• **Фрагмент текста**:
↓

Что получилось в результате? С одной стороны, мы можем считать, что превратили таким образом континуальную шкалу в дискретную. С другой стороны, не менее правильным будет сказать, что мы построили дискретную шкалу поверх континуальной, которая таким образом не исчезла, но продолжает существовать «в тени» дискретной шкалы и наряду с ней. И эта интерпретация является вполне правомерной, ибо континуальная шкала постоянно напоминает о себе с помощью таких явлений, как глиссандо и вибрация. В работе «Очерки теории музыкального моделирования» обосновывается положение, согласно которому полутоновая шкала (а, по сути, композиция двух шкал – дискретной и континуальной) обладает модельной функцией пространства (моделирование пространственных отношений и движения в пространстве).

Теперь о квинто-октавном порождении. Прежде всего отметим, что в логике квинто-октавного порождения исходный интервал (квинта) является квантом. Он не делится на меньшие единицы и не складывается из них. Тот факт, что квинта равна семи полутонам всецело относится к той «картине» которую мы видим на полутоновой шкале. И если встает вопрос, откуда мы взяли эту исходную квинту (равно, как и октаву), то мы можем указать в качестве источника на обертоновый ряд, как на объективно данное физическое основание. Однако, строго говоря, нам нет особой нужды отвечать на этот вопрос, ибо мы исследуем структуру музыкальной системы, анализируя те комбинаторные возможности, которые она содержит в себе для формирования разных способов (алгоритмов) ее порождения.

↑

• **Извлечённые данные**:
↓

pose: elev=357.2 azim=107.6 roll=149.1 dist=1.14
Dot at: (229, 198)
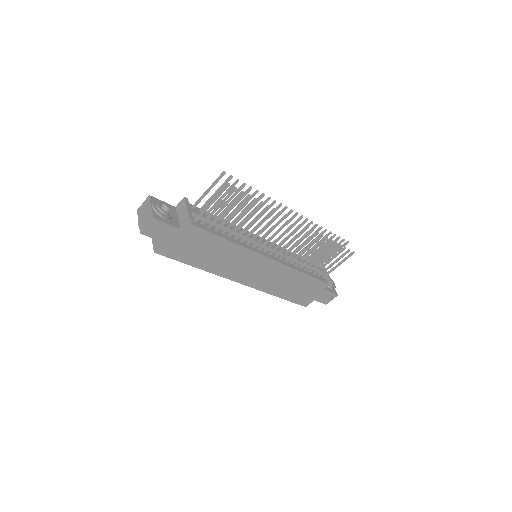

↑
↓

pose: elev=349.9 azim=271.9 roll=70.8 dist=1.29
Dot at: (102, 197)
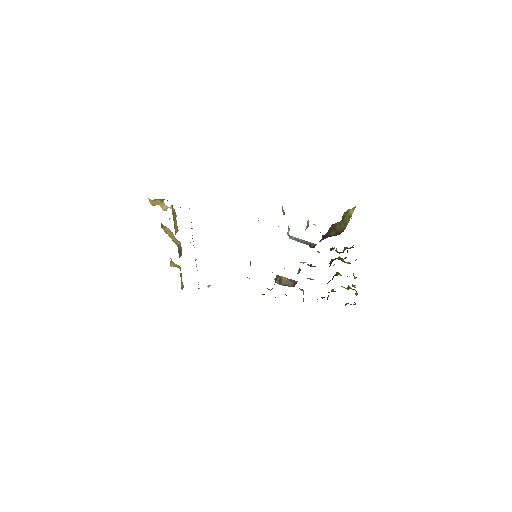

↑

• **Задание 1**: Пожалуйста, продублируйте из фрагмента текста отрывок, начиная со слов «Теперь о квинто-октавном порождении.» и заканчивая словами «(алгоритмов) ее порождения.» включительно.
• **Задание 2**: Перечислите все виды шкал, которые называются во фрагменте текста.

• **Ответ 1**:
Теперь о квинто-октавном порождении. Прежде всего отметим, что в логике квинто-октавного порождения исходный интервал (квинта) является квантом. Он не делится на меньшие единицы и не складывается из них. Тот факт, что квинта равна семи полутонам всецело относится к той «картине» которую мы видим на полутоновой шкале. И если встает вопрос, откуда мы взяли эту исходную квинту (равно, как и октаву), то мы можем указать в качестве источника на обертоновый ряд, как на объективно данное физическое основание. Однако, строго говоря, нам нет особой нужды отвечать на этот вопрос, ибо мы исследуем структуру музыкальной системы, анализируя те комбинаторные возможности, которые она содержит в себе для формирования разных способов (алгоритмов) ее порождения.

• **Ответ 2**: Континуальная, дискретная, полутоновая.